読解本文:
================
アブロ 730(Avro 730)はイギリス空軍(RAF)のマッハ3を予定した偵察機・爆撃機。実用化された場合には、戦略核攻撃部隊の3Vボマーを代替し、イギリスの核抑止の一環となるはずであった[2]。この計画は、他の有人航空機計画と同様に、1957年の防衛白書に基づいて中止された。
冷戦前期、RAFの3Vボマーはイギリスの核抑止任務を与えられていた。爆撃前、爆撃後双方において、3Vボマーを支援するための長距離・超音速戦略偵察機の必要性が認識されていた。1954年には、運用要求330が出され、防御網を突破してソ連に侵入する航空機が求められた[3]。予定された機種は、高度60,000 ft(18,300 m)においてマッハ 2.5の巡航が可能で、最高速度はマッハ 3に達し、航続距離は5,754 mi(9,260 km)とされた。その時点では、世界的に見ても最も野心的な高性能航空機であった[3]。
航空機メーカー3社が試案を提出した。ハンドレページHP.100、ヴィッカース SP4及びアブロ 730である[3]。全ての案が未来的なデルタ翼か、針のような細い機体であり、HP.100では10基、SP4では16基、730では8基のエンジンが装備されることとなっていた。1955年半ばにアブロの案が採用され、開発が始められることとなった[3]。アブロ 730の開発支援のためブリストル 188が製造され、翼形や、後には長時間の超音速飛行を実施した際の金属材料への影響が調べられた[4]。爆撃能力が追加要求されたこともあり、10種類ものプロトタイプが提案された[5]。
最初のプロトタイプはアブロ 731という名称が与えられたが、3/8スケールの試験機で、1959年に飛行が予定された[1]。このプロトタイプの製造中に、国防大臣のDuncan Sandysが計画の中止を発表した[6]。アブロ 730が実用化される10年後には、ソ連の対空ミサイルに対応できなくなると考えられたためである[7]。アブロ 730の中止にもかかわらず、ブリストル 188の開発は継続された。アブロ 730の開発は、ファーンボロのロイヤル・エアクラフト・エスタブリッシュメントにおける超音速輸送機の研究に貢献し、後にはコンコルドの開発を影で支えることとなった[8]。
================
取り組む課題:
アブロ 730に関する読解本文から、航空機メーカー3社が提出した試案をすべて挙げ、それぞれに装備される予定だったエンジンの数を添えなさい。

記録データ:
================
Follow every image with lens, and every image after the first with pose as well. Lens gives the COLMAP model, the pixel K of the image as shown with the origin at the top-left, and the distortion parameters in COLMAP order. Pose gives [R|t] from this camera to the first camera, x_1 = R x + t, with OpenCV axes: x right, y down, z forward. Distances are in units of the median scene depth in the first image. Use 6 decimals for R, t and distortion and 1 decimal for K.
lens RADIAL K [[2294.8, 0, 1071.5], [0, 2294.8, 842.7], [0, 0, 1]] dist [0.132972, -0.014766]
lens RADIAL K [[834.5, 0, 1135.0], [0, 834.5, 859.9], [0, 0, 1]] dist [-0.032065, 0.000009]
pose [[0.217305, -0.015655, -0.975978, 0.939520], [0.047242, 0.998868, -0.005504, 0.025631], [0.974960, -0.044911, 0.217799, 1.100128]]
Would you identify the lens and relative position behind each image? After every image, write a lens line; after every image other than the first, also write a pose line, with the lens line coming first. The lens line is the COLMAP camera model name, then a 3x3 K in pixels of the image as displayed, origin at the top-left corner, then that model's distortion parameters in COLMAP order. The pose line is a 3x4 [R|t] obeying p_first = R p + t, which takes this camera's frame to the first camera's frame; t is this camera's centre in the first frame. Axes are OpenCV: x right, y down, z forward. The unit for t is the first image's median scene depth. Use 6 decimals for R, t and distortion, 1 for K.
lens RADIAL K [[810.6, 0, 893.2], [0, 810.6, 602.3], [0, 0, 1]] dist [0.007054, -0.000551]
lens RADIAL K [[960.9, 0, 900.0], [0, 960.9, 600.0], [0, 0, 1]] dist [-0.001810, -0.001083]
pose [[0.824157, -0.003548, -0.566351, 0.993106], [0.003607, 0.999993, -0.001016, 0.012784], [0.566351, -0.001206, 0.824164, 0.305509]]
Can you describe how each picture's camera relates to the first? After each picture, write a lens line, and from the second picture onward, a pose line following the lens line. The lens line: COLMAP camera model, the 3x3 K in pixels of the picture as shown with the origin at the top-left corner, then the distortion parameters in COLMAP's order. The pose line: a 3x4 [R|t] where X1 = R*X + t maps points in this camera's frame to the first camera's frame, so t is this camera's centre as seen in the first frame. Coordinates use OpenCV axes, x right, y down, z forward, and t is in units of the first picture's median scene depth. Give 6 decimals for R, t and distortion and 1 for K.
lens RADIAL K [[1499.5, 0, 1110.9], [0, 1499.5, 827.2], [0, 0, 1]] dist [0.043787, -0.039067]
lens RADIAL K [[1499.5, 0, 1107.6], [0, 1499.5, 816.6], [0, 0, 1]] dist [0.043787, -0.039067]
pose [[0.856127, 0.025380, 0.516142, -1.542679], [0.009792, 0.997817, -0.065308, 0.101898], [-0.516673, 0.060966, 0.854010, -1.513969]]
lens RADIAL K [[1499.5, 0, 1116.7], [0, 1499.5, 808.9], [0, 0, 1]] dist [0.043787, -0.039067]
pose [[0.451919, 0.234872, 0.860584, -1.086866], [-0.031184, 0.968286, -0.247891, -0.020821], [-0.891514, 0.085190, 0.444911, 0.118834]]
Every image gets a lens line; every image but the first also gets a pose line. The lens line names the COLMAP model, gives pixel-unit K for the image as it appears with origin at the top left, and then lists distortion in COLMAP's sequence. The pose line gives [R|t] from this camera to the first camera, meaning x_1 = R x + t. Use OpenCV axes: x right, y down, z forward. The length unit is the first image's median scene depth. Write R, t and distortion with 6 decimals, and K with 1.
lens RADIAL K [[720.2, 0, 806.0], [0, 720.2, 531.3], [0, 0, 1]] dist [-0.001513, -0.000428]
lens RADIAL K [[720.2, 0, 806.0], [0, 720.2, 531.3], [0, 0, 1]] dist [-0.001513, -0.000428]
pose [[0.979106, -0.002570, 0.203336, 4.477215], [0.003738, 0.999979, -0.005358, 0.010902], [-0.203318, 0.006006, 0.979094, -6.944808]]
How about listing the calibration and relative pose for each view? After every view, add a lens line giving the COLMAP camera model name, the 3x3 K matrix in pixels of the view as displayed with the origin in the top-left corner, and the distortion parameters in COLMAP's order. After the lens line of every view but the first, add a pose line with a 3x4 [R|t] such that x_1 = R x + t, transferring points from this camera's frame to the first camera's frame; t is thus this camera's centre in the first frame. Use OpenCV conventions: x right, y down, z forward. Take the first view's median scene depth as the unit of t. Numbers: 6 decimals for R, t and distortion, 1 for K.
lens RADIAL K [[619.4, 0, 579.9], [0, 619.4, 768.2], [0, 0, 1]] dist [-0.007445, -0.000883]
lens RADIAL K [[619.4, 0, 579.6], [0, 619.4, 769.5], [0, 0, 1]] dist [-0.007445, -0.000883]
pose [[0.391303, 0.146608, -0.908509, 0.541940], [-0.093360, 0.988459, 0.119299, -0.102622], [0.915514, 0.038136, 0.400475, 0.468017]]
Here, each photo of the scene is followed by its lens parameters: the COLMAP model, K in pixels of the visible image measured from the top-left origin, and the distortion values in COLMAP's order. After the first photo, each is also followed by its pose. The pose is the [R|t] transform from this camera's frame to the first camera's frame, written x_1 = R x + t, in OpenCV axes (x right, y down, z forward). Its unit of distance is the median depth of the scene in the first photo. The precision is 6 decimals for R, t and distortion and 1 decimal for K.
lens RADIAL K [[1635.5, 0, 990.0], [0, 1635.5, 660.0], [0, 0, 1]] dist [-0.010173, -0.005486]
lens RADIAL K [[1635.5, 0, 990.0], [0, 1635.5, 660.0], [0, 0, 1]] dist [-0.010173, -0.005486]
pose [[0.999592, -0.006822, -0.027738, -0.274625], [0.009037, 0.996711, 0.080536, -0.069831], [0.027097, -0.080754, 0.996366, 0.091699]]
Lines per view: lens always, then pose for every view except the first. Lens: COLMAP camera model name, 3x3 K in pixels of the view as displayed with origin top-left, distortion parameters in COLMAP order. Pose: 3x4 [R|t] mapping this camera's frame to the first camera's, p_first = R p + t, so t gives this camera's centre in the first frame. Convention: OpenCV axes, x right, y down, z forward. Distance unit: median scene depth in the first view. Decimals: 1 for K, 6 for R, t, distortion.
================
模範解答:
ハンドレページHP.100(10基)
ヴィッカース SP4(16基)
アブロ 730(8基)